April 15, 2024

Cambodian Coconut Shrimp Soup

Earlier last year, I had the good fortune to travel to Cambodia to visit a friend who lives there. I had a long stay, so had plenty of time to explore Phnom Penh and the surrounding areas – and eat lots of food!

Most people in Phnom Penh buy their food from the markets. I saw both live and freshly killed chickens, fish that were still wriggling, a very pungent fermented fish called prahok, and baskets piled high with all kinds of fresh produce like lemongrass, makrut (kaffir) lime leaves, baby (pea) eggplant, banana flowers, morning glory, and water spinach.

It was all so colorful, chaotic, mesmerizing, loud, and messy! Luckily, I was able to get a cooking lesson from a chef in Phnom Penh who helped me learn more about all the ingredients I saw in the market and taught me some of the basics of Cambodian cooking.

I have adapted this recipe for Coconut Shrimp Stew to some degree since obtaining all the ingredients that I learned to cook with in Phnom Penh proved tricky here in the States. However, I’ve left two traditional ingredients in the recipe: lemongrass and fresh turmeric.

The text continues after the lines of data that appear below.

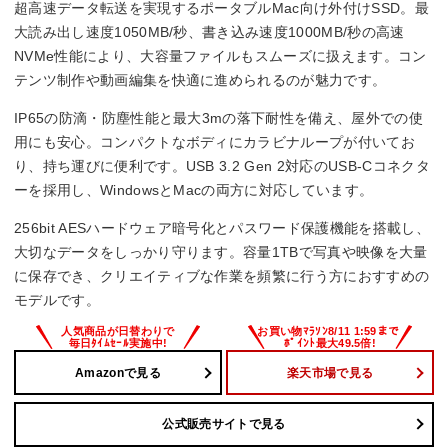
超高速データ転送を実現するポータブルMac向け外付けSSD。最
1000 MB/s
大読み出し速度1050MB/秒、書き込み速度1000MB/秒の高速
NVMe性能により、大容量ファイルもスムーズに扱えます。コン
テンツ制作や動画編集を快適に進められるのが魅力です。
IP65の防滴・防塵性能と最大3mの落下耐性を備え、屋外での使
用にも安心。コンパクトなボディにカラビナループが付いてお
り、持ち運びに便利です。USB 3.2 Gen 2対応のUSB-Cコネクタ
ーを採用し、WindowsとMacの両方に対応しています。
256bit AESハードウェア暗号化とパスワード保護機能を搭載し、
大切なデータをしっかり守ります。容量1TBで写真や映像を大量
に保存でき、クリエイティブな作業を頻繁に行う方におすすめの
モデルです。
Amazonで見る
楽天市場で見る
公式販売サイトで見る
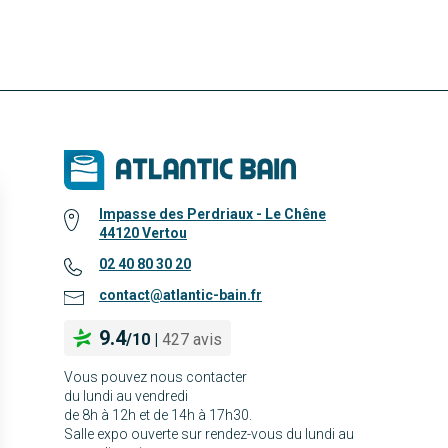
Impasse des Perdriaux - Le Chêne
44120 Vertou
02 40 80 30 20
contact@atlantic-bain.fr
9.4
/
10
|
427 avis
Vous pouvez nous contacter
du lundi au vendredi
de 8h à 12h et de 14h à 17h30.
Salle expo ouverte sur rendez-vous du lundi au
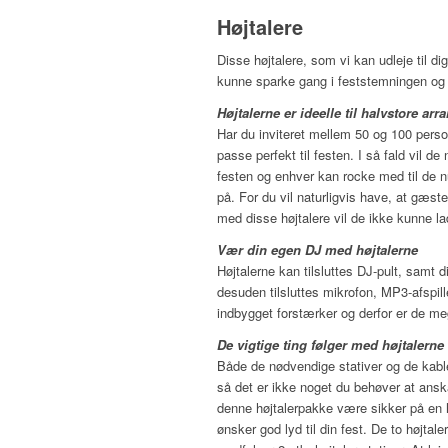
Højtalere
Disse højtalere, som vi kan udleje til dig
kunne sparke gang i feststemningen og
Højtalerne er ideelle til halvstore ar
Har du inviteret mellem 50 og 100 persone
passe perfekt til festen. I så fald vil de
festen og enhver kan rocke med til de 
på. For du vil naturligvis have, at gæst
med disse højtalere vil de ikke kunne l
Vær din egen DJ med højtalerne
Højtalerne kan tilsluttes DJ-pult, samt
desuden tilsluttes mikrofon, MP3-afspill
indbygget forstærker og derfor er de mege
De vigtige ting følger med højtalerne
Både de nødvendige stativer og de kabl
så det er ikke noget du behøver at ansk
denne højtalerpakke være sikker på en 
ønsker god lyd til din fest. De to højta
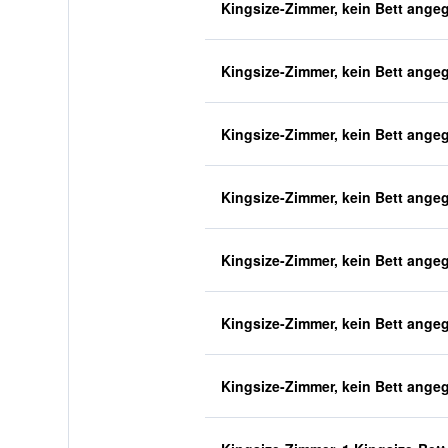
Kingsize-Zimmer, kein Bett ange
Kingsize-Zimmer, kein Bett ange
Kingsize-Zimmer, kein Bett ange
Kingsize-Zimmer, kein Bett ange
Kingsize-Zimmer, kein Bett ange
Kingsize-Zimmer, kein Bett ange
Kingsize-Zimmer, kein Bett ange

You can often find both of these ingredients in the produce section of a well-stocked natural foods store or an Asian market. Lemongrass looks like a long, thick shoot and turmeric looks like a smaller, more orange-hued version of ginger. If you can’t find them, substitute the zest of one lime and one lemon, plus additional lime juice to taste, for the lemongrass and substitute ground turmeric for the fresh turmeric.

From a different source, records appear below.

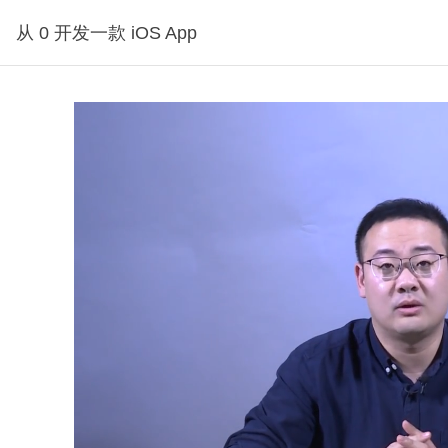
从 0 开发一款 iOS App
分钟30秒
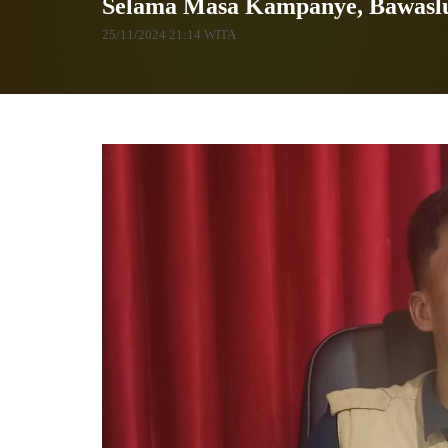
Selama Masa Kampanye, Bawaslu
25/11/2024 21:14 WITA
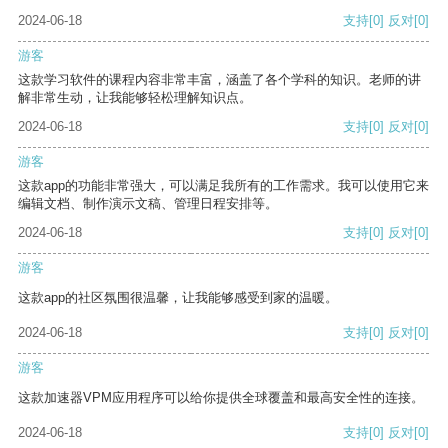
2024-06-18
支持
[0]
反对
[0]
游客
这款学习软件的课程内容非常丰富，涵盖了各个学科的知识。老师的讲
解非常生动，让我能够轻松理解知识点。
2024-06-18
支持
[0]
反对
[0]
游客
这款app的功能非常强大，可以满足我所有的工作需求。我可以使用它来
编辑文档、制作演示文稿、管理日程安排等。
2024-06-18
支持
[0]
反对
[0]
游客
这款app的社区氛围很温馨，让我能够感受到家的温暖。
2024-06-18
支持
[0]
反对
[0]
游客
这款加速器VPM应用程序可以给你提供全球覆盖和最高安全性的连接。
2024-06-18
支持
[0]
反对
[0]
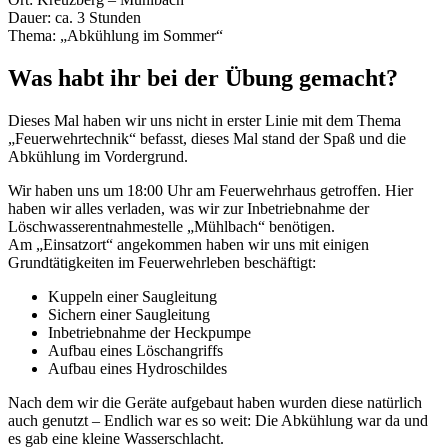
Dauer: ca. 3 Stunden
Thema: „Abkühlung im Sommer“
Was habt ihr bei der Übung gemacht?
Dieses Mal haben wir uns nicht in erster Linie mit dem Thema
„Feuerwehrtechnik“ befasst, dieses Mal stand der Spaß und die
Abkühlung im Vordergrund.
Wir haben uns um 18:00 Uhr am Feuerwehrhaus getroffen. Hier
haben wir alles verladen, was wir zur Inbetriebnahme der
Löschwasserentnahmestelle „Mühlbach“ benötigen.
Am „Einsatzort“ angekommen haben wir uns mit einigen
Grundtätigkeiten im Feuerwehrleben beschäftigt:
Kuppeln einer Saugleitung
Sichern einer Saugleitung
Inbetriebnahme der Heckpumpe
Aufbau eines Löschangriffs
Aufbau eines Hydroschildes
Nach dem wir die Geräte aufgebaut haben wurden diese natürlich
auch genutzt – Endlich war es so weit: Die Abkühlung war da und
es gab eine kleine Wasserschlacht.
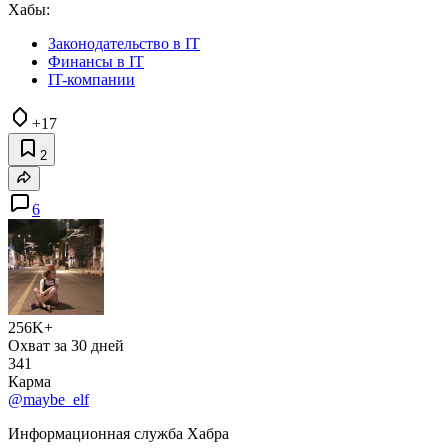
Хабы:
Законодательство в IT
Финансы в IT
IT-компании
+17
2
6
256K+
Охват за 30 дней
341
Карма
@maybe_elf
Информационная служба Хабра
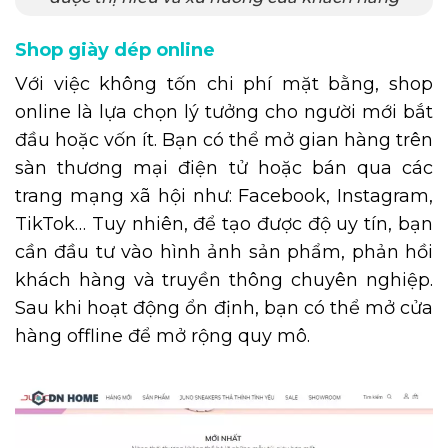
Shop giày dép online
Với việc không tốn chi phí mặt bằng, shop
online là lựa chọn lý tưởng cho người mới bắt
đầu hoặc vốn ít. Bạn có thể mở gian hàng trên
sàn thương mại điện tử hoặc bán qua các
trang mạng xã hội như: Facebook, Instagram,
TikTok… Tuy nhiên, để tạo được độ uy tín, bạn
cần đầu tư vào hình ảnh sản phẩm, phản hồi
khách hàng và truyền thông chuyên nghiệp.
Sau khi hoạt động ổn định, bạn có thể mở cửa
hàng offline để mở rộng quy mô.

Also keep an eye out for kaffir lime leaves, which you might find near the lemongrass and turmeric. These are optional for this recipe and add a bright fragrance to the soup, but the recipe will be just as delicious without them.

This stew makes a quick weeknight supper, especially if you are using shrimp that has already been peeled and deveined. You’re best off buying frozen shrimp labeled IQF, or Individually Quick Frozen. (The “fresh” shrimp in the seafood case has usually been previously frozen, thawed, and has now been in the case for an indeterminate amount of time. ) Frozen shrimp can be quickly thawed in a bowl of cool water.

In my time in Cambodia, I found that Cambodian cuisine resembles Thai cuisine in many ways, but it is more subtle and not quite as spicy-hot. This stew is a perfect example of the food from this region.

So take a trip! See the world! Or at the very least, taste it in this delicious shrimp stew.